Employment prospects across the UK have received a significant boost after it emerged that almost a third of Britain’s Small and Medium Sized Enterprises (SMEs) intend to recruit new staff in 2014. According to a recent research by Clydesdale and Yorkshire Banks, 32% of SMEs intend to recruit new employees, with those who plan to create new jobs saying that they expect to grow staff numbers by 9%. The research found that on average, Britain’s 4.9 million SMEs expect to recruit 2.9% more staff.
The recruitment intentions revealed by the research were supported by significant investment plans. Nearly a quarter of SMEs questioned said they would spend additional money on new staff over the next year. The survey shows that small businesses (10–49 employees)are the most likely to grow staff numbers, with 63% of firms in this category saying they plan to create jobs compared with 36 % of medium-sized businesses (50-249 employees).
Job prospects are especially bright in the North East where 64% of SMEs intend to hire more staff. Recruitment is also set to be strong in London, where 46% of SMEs signaled plans to increase staff numbers, with the Midlands (44%) and Scotland (43%) following closely behind.
UK Businesses See Their Confidence Growing
Some sectors seem to benefit more than others from the job boom, with more than half of professional services and accounting firms and more than half of manufacturing SMEs polled planning to create jobs. Recruitment intention was lowest among wholesale and retail traders, with just 9% of those questioned planning to hire new staff.
The research indicates growing confidence among the UK business community. More than half of SMEs questioned said that the UK economy offers good long-term prospects for business growth, and 97 % of respondents plan to invest in growing their business over the next year.
Scott McKerracher, regional director for business and private banking with Clydesdale Bank East Scotland, said: “As the UK economic outlook continues to improve, we are starting to see a positive impact on recruitment plans. Increasing staff numbers can help businesses to boost productivity and competitiveness, and allow expansion into new markets as capacity grows. Creating new jobs is also good for the economy as a whole”.
SME Growth is not Without Challenges
While the figures of the research suggest that many businesses are becoming more confident about investing in their future, it is important to acknowledge the key challenges to growth. Access to funding is one of those.

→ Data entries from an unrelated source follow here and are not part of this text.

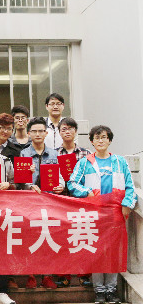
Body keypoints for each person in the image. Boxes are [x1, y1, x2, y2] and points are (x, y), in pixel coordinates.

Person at [68, 125, 136, 304]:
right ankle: (99, 290)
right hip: (94, 212)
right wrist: (86, 192)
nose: (100, 140)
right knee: (96, 251)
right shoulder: (85, 162)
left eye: (104, 137)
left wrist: (127, 203)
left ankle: (111, 289)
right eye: (97, 138)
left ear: (110, 140)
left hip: (115, 212)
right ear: (91, 141)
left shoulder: (120, 162)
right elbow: (72, 183)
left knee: (113, 251)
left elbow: (129, 185)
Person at [20, 117, 65, 290]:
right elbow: (20, 180)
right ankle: (31, 274)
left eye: (41, 131)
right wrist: (29, 183)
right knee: (31, 237)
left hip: (49, 201)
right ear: (29, 133)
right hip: (30, 202)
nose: (38, 134)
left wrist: (61, 185)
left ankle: (47, 275)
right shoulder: (24, 154)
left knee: (48, 237)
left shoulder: (54, 154)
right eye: (34, 131)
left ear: (46, 133)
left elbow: (60, 175)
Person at [55, 117, 92, 287]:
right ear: (59, 132)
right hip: (60, 199)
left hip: (81, 200)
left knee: (82, 234)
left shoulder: (86, 154)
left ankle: (84, 274)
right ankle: (64, 275)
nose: (67, 131)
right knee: (62, 237)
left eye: (70, 128)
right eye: (63, 129)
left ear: (76, 131)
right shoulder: (54, 153)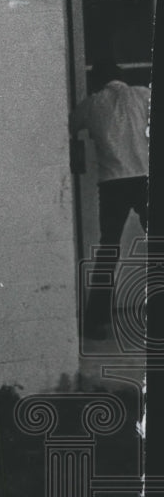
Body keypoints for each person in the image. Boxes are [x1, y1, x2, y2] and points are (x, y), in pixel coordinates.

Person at [69, 61, 151, 338]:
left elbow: (72, 126)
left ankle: (98, 320)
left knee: (109, 248)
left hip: (113, 181)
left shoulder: (92, 104)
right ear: (122, 78)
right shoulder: (143, 95)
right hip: (145, 177)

Xavier Rolet, London Stock Exchange Group’s CEO says that “Without doubt, many SMEs find accessing long-term, supportive financing difficult. More than half of Britain’s SMEs resort to credit cards to fund their business. The same percentage use bank debt to finance their growth. Just 3% of entrepreneurs in the UK make use of equity finance. The US picture is the polar opposite, with only 18% using bank debt to fund their development”.
On the whole, SMEs are the lifeblood of the UK economy, as it is almost exclusively these companies that have generated new jobs in the UK since the financial crisis. Despite SMEs’ growth, more needs to be done to help these companies keep on nurturing the British economy. One of the main hardships for SMEs is accessing long-term supportive financing. The UK needs a more diversified funding environment for its entrepreneurs and ambitious, fast-growing entrepreneurs.